__THE PROBLEM__. Restate word for word the lines of the records below, starting at the line that contains "connected directly. Where possible it is" and ending at the line that contains "July 8, 2026", with both of those lines included and nothing else.

__GIVEN DATA__.
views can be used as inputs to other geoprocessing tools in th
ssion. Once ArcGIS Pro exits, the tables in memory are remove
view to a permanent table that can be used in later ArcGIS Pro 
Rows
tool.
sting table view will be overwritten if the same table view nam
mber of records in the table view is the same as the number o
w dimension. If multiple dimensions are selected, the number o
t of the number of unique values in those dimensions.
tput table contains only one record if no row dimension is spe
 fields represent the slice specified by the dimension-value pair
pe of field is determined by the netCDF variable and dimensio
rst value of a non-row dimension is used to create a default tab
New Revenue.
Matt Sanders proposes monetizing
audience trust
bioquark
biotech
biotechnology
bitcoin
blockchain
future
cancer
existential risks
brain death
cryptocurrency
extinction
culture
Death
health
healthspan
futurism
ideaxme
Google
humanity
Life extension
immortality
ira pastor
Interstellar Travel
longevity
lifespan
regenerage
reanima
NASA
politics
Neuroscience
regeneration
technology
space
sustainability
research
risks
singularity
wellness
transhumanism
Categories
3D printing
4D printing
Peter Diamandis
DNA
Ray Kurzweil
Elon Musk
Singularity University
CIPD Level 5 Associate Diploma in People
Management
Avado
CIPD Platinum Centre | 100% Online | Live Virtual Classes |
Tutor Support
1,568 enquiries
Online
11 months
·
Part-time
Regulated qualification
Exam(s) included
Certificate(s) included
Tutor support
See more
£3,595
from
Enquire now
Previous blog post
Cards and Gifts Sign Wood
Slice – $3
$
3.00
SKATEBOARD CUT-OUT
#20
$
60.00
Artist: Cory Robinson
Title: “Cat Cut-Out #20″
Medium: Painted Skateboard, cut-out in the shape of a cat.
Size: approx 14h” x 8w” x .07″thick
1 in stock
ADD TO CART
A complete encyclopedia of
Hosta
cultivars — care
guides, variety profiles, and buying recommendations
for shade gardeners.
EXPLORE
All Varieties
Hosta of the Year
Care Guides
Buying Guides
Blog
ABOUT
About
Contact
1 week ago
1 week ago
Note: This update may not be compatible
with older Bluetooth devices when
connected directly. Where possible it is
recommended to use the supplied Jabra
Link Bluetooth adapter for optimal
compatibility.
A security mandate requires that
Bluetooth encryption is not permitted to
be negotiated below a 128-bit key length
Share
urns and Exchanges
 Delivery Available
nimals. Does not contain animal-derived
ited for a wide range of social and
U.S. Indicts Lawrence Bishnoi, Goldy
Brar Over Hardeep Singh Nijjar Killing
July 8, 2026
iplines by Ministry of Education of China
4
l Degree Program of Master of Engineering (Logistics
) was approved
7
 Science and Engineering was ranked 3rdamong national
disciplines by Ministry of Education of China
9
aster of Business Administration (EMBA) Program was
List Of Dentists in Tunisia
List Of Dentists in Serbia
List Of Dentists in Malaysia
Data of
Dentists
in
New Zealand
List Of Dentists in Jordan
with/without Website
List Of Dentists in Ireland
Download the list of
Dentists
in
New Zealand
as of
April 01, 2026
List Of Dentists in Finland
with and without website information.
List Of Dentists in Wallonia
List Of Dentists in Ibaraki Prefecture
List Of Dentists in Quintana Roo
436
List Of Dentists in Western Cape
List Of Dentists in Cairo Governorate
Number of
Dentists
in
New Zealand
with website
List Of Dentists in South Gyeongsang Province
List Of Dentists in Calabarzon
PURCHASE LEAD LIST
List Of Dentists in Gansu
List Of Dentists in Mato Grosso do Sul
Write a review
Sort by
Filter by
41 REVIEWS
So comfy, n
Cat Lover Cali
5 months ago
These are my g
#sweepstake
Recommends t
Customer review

__EXERCISE RESULT__.
connected directly. Where possible it is
recommended to use the supplied Jabra
Link Bluetooth adapter for optimal
compatibility.
A security mandate requires that
Bluetooth encryption is not permitted to
be negotiated below a 128-bit key length
Share
urns and Exchanges
 Delivery Available
nimals. Does not contain animal-derived
ited for a wide range of social and
U.S. Indicts Lawrence Bishnoi, Goldy
Brar Over Hardeep Singh Nijjar Killing
July 8, 2026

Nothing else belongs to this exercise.